Job item a: Quote word for word everything from "On Fri, Oct" down to "require more thought." in the thread about transform labels below.

Text passage:
Thanks for the PR.

I think we should follow Java and allow non-unique labels, but not provide
automatic uniquification, In particular, the danger of using a counter is
that one can get accidental (and potentially hard to check) off-by-one
collisions. As a concrete example, imagine one partitions a dataset into
two collections, each followed by a similarly-named transform.

    --> B
  /
A
 \
   --> B

Uniquification would give something like

    --> B
  /
A
 \
   --> B_2

Suppose one then realizes there's a third case to handle, giving

    --> B
  /
A --> B
 \
   --> B

But this would be uniquified to

    --> B
  /
A --> B_2
 \
   --> B_3

where the old B_2 got renamed to B_3 and a new B_2 got put in its place.
This is bad because an updating runner would then attribute old B_2's state
to the new B_2 (and also possibly mis-direct any inflight messages). At
least with the old, intersecting names we can detect this problem
rather than silently give corrupt data.


On Fri, Oct 13, 2023 at 7:15 AM Joey Tran <joey.t...@schrodinger.com> wrote:

> For posterity: https://github.com/apache/beam/pull/28984
>
> On Tue, Oct 10, 2023 at 7:29 PM Robert Bradshaw <rober...@google.com>
> wrote:
>
>> I would definitely support a PR making this an option. Changing the
>> default would be a rather big change that would require more thought.
>>
>> On Tue, Oct 10, 2023 at 4:24 PM Joey Tran <joey.t...@schrodinger.com>
>> wrote:
>>
>>> Bump on this. Sorry to pester - I'm trying to get a few teams to adopt
>>> Apache Beam at my company and I'm trying to foresee parts of the API they
>>> might find inconvenient.
>>>
>>> If there's a conclusion to make the behavior similar to java, I'm happy
>>> to put up a PR
>>>
>>> On Thu, Oct 5, 2023, 12:49 PM Joey Tran <joey.t...@schrodinger.com>
>>> wrote:
>>>
>>>> Is it really toggleable in Java? I imagine that if it's a toggle it'd
>>>> be a very sticky toggle since it'd be easy for PTransforms to accidentally
>>>> rely on it.
>>>>
>>>> On Thu, Oct 5, 2023 at 12:33 PM Robert Bradshaw <rober...@google.com>
>>>> wrote:
>>>>
>>>>> Huh. This used to be a hard error in Java, but I guess it's togglable
>>>>> with an option now. We should probably add the option to toggle Python 
>>>>> too.
>>>>> (Unclear what the default should be, but this probably ties into
>>>>> re-thinking how pipeline update should work.)
>>>>>
>>>>> On Thu, Oct 5, 2023 at 4:58 AM Joey Tran <joey.t...@schrodinger.com>
>>>>> wrote:
>>>>>
>>>>>> Makes sense that the requirement is the same, but is the label
>>>>>> auto-generation behavior the same? I modified the BeamJava
>>>>>> wordcount example[1] to do the regex filter twice in a row, and unlike 
>>>>>> the
>>>>>> BeamPython example I posted before, it just warns instead of throwing an
>>>>>> exception.

Available data:
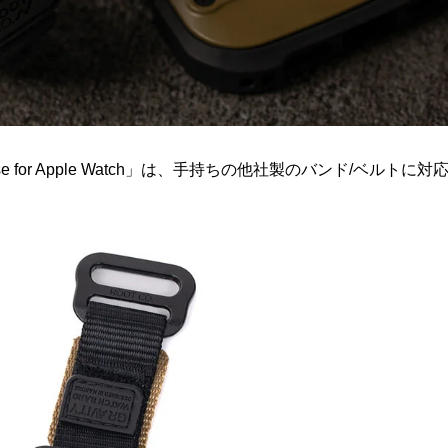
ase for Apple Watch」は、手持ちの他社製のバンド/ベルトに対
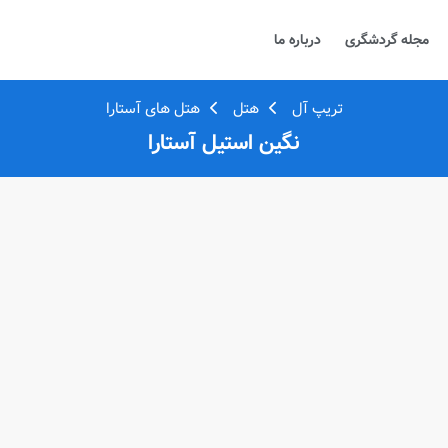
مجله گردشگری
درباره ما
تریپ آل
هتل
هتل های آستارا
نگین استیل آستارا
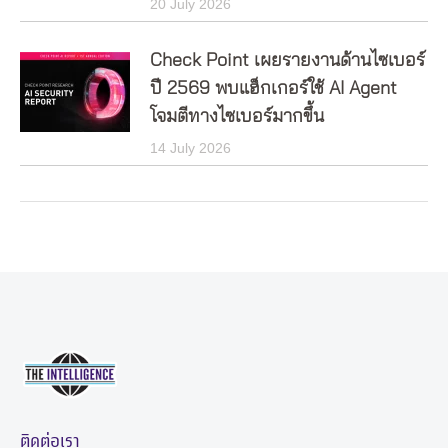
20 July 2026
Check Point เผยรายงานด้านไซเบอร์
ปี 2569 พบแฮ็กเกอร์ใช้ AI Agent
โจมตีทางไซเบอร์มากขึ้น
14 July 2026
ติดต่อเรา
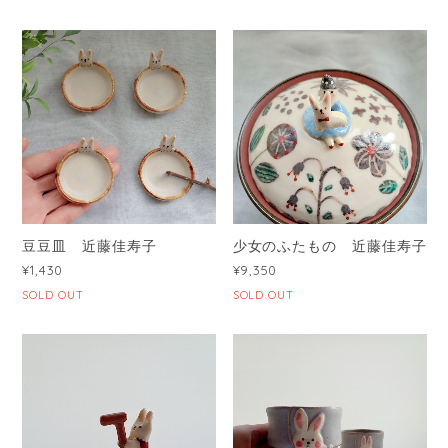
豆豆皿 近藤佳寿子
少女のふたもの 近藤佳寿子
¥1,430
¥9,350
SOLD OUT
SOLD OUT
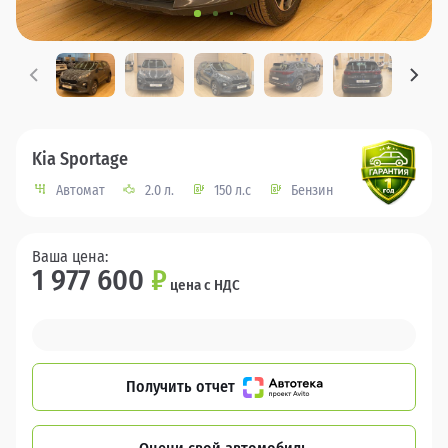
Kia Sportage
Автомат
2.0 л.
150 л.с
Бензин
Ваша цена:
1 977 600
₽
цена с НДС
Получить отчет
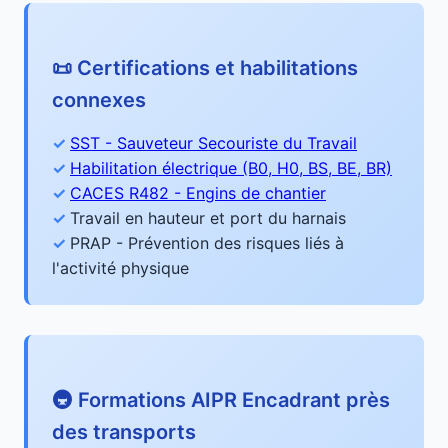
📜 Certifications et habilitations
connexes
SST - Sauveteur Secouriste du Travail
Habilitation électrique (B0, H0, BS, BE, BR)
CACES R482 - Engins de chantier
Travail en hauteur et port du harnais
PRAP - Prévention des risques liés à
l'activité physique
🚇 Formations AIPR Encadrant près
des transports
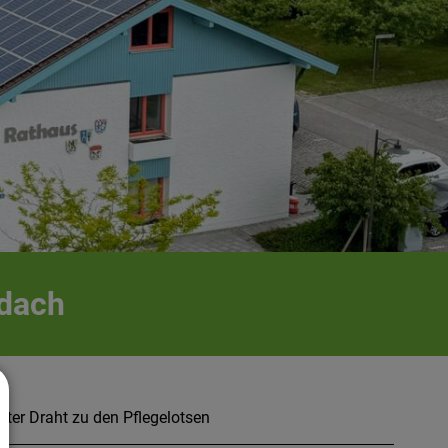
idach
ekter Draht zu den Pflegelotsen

Job item b: Lay out as a numbered list everything in the listing from the line containing "Certifications et habilitations" down to the end of the listing. Leave out blank lines and the pictures.

Expected answer a:
On Fri, Oct 13, 2023 at 7:15 AM Joey Tran <joey.t...@schrodinger.com> wrote:

> For posterity: https://github.com/apache/beam/pull/28984
>
> On Tue, Oct 10, 2023 at 7:29 PM Robert Bradshaw <rober...@google.com>
> wrote:
>
>> I would definitely support a PR making this an option. Changing the
>> default would be a rather big change that would require more thought.

Expected answer b:
1. 📜 Certifications et habilitations
2. connexes
3. SST - Sauveteur Secouriste du Travail
4. Habilitation électrique (B0, H0, BS, BE, BR)
5. CACES R482 - Engins de chantier
6. Travail en hauteur et port du harnais
7. PRAP - Prévention des risques liés à
8. l'activité physique
9. 🚇 Formations AIPR Encadrant près
10. des transports
11. idach
12. ekter Draht zu den Pflegelotsen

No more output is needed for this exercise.